Tidak hanya agama dan suku yang membuat orang terdiskriminasi, jenis pekerjaan juga bisa membuat mereka merasa tidak diadili. Banyak orang yang KTP-nya menunjukan dirinya pekerja kasar, seperti buruh, kuli, tani, tukang becak, membuat ia tidak bisa menyekolahkan anaknya di sebuah sekolah favorit. Kalau kita lihat sekolah-sekolah favorit, mayoritas orangtua siswa di sekolah itu adalah orang mampu. Sekolah memilih anak orang kaya sebab mereka tak sukar kalau diminta berbagai macam dana dan sumbangan.
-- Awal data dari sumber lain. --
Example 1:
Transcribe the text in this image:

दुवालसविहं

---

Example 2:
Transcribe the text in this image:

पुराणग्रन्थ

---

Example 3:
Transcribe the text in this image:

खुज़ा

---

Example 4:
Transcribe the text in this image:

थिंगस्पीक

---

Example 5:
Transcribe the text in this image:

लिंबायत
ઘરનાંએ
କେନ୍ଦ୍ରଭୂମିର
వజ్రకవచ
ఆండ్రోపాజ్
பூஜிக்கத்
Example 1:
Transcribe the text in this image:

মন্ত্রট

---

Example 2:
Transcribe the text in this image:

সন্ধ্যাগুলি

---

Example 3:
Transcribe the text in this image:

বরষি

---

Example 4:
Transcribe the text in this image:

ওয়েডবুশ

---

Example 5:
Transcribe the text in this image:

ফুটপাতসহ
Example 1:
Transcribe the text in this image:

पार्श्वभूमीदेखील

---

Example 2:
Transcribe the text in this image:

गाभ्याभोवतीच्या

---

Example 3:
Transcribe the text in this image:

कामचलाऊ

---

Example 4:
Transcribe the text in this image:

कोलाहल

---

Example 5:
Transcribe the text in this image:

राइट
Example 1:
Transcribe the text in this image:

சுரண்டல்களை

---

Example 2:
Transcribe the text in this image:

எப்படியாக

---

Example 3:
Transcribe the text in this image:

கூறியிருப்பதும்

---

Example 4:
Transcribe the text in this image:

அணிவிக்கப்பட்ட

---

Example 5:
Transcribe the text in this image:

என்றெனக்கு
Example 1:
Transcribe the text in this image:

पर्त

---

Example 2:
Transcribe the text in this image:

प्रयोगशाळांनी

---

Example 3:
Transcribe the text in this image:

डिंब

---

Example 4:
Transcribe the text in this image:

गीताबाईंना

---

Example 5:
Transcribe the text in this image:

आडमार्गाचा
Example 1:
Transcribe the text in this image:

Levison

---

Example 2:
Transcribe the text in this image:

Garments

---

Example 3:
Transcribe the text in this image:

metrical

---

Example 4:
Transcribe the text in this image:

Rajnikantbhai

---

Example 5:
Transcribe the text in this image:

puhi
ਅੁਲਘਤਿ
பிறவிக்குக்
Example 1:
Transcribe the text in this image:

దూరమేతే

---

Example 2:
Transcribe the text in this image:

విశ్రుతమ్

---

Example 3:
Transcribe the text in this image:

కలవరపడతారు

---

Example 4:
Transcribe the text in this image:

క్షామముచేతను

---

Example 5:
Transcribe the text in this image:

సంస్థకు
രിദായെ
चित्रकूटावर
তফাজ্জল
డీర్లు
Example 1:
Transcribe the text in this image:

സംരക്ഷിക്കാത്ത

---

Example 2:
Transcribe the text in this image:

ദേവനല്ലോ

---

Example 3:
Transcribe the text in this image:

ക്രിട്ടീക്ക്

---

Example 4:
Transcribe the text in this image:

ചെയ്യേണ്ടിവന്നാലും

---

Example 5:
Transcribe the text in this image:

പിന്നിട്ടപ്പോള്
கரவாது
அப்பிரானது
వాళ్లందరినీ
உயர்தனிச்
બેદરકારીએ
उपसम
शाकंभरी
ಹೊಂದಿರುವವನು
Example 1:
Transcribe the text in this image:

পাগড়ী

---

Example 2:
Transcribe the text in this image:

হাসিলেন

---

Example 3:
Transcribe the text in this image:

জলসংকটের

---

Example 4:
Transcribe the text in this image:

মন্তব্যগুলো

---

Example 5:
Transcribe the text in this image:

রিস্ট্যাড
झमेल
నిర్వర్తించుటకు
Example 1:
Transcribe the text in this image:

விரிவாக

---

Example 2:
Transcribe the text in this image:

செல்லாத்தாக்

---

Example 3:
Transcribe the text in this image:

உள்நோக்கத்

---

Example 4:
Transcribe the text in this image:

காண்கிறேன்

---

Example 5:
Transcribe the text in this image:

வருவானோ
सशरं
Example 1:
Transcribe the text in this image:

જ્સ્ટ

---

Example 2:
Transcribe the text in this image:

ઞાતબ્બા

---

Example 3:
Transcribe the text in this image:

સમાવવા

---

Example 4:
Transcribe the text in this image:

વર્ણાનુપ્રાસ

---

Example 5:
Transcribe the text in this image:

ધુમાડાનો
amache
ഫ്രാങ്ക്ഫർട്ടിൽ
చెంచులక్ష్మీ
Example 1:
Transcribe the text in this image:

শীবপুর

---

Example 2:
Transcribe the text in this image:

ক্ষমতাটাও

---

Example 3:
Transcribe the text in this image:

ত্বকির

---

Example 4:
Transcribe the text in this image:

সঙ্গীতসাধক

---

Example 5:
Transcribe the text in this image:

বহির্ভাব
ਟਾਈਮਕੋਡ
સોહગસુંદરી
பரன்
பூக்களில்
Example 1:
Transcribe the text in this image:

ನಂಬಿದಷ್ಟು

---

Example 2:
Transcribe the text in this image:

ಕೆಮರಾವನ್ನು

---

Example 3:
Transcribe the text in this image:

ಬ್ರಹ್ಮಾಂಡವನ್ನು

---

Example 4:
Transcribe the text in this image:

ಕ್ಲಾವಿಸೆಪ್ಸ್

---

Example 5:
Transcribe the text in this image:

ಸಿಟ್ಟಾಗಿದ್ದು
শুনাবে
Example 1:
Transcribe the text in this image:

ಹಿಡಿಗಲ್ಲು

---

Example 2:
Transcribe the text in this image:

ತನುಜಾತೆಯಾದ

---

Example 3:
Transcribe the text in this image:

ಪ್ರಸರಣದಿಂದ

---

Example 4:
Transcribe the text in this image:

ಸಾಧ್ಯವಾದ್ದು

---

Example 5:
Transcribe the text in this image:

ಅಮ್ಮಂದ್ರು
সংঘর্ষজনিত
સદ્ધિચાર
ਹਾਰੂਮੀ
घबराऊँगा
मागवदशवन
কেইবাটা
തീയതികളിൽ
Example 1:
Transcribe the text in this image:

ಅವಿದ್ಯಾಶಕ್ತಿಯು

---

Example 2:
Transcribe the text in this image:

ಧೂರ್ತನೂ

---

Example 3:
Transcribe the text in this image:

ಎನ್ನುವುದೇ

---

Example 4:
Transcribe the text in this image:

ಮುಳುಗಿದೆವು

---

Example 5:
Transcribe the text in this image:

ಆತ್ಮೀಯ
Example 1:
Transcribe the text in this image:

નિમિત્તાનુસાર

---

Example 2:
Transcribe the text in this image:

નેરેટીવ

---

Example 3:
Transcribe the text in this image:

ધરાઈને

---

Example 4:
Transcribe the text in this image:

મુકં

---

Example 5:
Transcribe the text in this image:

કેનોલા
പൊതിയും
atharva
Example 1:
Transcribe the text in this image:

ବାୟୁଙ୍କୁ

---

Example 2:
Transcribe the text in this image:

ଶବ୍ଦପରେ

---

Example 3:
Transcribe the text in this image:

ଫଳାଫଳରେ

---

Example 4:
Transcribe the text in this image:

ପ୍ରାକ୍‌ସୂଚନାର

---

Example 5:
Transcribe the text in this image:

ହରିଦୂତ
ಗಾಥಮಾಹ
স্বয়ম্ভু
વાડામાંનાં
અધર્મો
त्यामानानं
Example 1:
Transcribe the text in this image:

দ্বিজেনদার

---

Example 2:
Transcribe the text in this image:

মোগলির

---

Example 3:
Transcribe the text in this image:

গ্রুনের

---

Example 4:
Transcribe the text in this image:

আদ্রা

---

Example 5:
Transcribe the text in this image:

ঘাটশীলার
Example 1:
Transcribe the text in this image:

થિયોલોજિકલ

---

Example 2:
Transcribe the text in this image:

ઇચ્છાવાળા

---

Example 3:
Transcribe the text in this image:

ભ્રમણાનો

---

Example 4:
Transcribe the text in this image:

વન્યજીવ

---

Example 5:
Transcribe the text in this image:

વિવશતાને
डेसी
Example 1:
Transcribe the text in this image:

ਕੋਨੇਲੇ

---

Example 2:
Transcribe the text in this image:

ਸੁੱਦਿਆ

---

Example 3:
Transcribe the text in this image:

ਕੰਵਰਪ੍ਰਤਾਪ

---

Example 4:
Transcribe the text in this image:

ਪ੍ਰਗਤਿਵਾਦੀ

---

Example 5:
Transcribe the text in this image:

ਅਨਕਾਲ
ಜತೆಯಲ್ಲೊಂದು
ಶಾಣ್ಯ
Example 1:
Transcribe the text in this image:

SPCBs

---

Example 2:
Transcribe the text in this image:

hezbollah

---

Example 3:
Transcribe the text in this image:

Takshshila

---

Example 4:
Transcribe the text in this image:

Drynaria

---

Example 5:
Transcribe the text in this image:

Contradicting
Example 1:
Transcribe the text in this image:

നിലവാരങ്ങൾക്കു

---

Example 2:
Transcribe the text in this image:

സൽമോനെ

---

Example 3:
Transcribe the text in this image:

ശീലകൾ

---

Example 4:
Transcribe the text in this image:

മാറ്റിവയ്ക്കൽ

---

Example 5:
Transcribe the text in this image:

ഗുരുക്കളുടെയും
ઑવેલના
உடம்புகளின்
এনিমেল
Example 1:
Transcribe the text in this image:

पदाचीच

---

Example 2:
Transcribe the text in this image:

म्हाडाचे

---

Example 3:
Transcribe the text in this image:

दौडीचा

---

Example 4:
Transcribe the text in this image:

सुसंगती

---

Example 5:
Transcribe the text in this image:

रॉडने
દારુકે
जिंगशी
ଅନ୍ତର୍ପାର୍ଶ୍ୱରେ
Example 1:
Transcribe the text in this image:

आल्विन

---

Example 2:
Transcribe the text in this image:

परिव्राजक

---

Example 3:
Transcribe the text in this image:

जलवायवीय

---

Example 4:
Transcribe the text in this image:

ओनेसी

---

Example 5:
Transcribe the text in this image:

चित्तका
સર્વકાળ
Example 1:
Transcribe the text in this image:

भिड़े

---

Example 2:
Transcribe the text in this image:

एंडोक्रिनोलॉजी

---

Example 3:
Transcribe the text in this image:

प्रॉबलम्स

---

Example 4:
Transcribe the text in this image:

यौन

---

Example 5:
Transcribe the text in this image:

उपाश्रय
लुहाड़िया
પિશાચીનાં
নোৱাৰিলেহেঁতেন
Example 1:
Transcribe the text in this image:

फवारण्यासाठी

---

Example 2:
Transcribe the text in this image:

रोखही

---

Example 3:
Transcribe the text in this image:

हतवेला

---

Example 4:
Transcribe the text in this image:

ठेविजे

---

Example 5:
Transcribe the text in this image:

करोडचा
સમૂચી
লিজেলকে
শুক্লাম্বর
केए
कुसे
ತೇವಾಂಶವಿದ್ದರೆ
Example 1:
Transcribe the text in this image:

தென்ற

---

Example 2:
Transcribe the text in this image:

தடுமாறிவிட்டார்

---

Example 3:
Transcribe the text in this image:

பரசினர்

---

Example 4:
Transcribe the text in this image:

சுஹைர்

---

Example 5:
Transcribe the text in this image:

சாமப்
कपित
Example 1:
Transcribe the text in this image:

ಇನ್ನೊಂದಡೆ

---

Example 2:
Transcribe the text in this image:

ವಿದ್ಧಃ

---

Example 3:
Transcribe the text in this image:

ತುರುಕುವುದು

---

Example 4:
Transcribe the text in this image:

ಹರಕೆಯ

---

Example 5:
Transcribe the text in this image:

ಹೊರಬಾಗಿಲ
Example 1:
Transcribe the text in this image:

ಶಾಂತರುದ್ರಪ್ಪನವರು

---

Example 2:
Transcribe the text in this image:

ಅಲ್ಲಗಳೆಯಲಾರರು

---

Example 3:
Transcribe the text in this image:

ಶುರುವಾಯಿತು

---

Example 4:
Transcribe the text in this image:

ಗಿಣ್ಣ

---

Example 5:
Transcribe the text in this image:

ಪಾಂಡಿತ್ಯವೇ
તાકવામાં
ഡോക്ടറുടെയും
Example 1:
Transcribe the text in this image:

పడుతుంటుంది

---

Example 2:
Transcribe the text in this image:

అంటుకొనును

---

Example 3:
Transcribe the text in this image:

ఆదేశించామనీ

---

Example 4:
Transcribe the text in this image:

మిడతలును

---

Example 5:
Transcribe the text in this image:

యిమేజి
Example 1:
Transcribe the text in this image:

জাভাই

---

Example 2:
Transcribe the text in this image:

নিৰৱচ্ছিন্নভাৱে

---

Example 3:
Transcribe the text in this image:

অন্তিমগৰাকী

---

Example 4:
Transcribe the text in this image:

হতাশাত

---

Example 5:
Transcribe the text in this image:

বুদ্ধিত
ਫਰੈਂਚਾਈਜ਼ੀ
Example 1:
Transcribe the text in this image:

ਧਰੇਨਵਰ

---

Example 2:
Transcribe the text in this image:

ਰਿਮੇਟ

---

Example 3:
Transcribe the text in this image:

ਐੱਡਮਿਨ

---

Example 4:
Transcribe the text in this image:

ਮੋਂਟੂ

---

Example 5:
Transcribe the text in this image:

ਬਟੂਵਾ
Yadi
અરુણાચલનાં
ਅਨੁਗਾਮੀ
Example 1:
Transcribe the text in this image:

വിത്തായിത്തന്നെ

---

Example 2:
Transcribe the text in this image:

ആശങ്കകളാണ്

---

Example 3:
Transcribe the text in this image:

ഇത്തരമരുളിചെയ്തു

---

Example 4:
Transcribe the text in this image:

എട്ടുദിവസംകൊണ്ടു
Sekolah menolak orang miskin, dengan melihat jenis pekerjaan di KTP mereka pekerja kasar dan rendahan, sebab dikhawatirkan mereka tidak bisa memberi sumbangan atau mengikuti ritme sekolah yang membutuhkan banyak dana.
Jenis kelamin pun bisa mendiskriminasi seseorang. Dalam urusan pekerjaan, orang bisa saja mendiskriminasi seorang pelamar karena melihat jenis kelaminnya. Mereka didiskriminasi dengan alasan tidak mampu bekerja, tenaganya lemah, atau masalah sosial budaya.
Dari paparan di atas, jelas terlihat bahwa semua kolom di KTP, baik itu agama, suku, jenis kelamin, pekerjaan, dan alamat semuanya bisa membuat orang terdiskriminasi. Bila demikian, seandainya kolom agama dihapus dengan tujuan untuk menghilangkan diskriminasi, itu sebuah pandangan yang terlalu menyalahkan agama sebagai faktor diskriminator. Toh ketika kolom agama dihapuskan di KTP, masyarakat bisa terdiskriminasi dengan ukuran yang lain seperti suku, pekerjaan, jenis kelamin, dan alamatnya.
Bila ada yang membandingkan di Malaysia kolom agama tidak dicantumkan, bisa jadi orang yang membandingkan itu hanya mencari pembenaran untuk menghapuskan kolom agama di KTP. Sebab agama resmi di Malaysia adalah Islam maka identitas yang resmi yang ada, KTP, pastinya terkait dengan Islam.
Jadi yang perlu ditekankan di sini adalah bagaimana kita tidak menyalahkan salah satu unsur SARA sebagai biang dari masalah. Semua pihak, baik pemerintah atau swasta, jangan mengukur seseorang dari apa yang tercantum di KTP. Bila yang ada di kolom KTP dituduh mendiskriminasikan orang, apakah semua kolom itu dihapus? Lalu apa isi KTP kita nanti?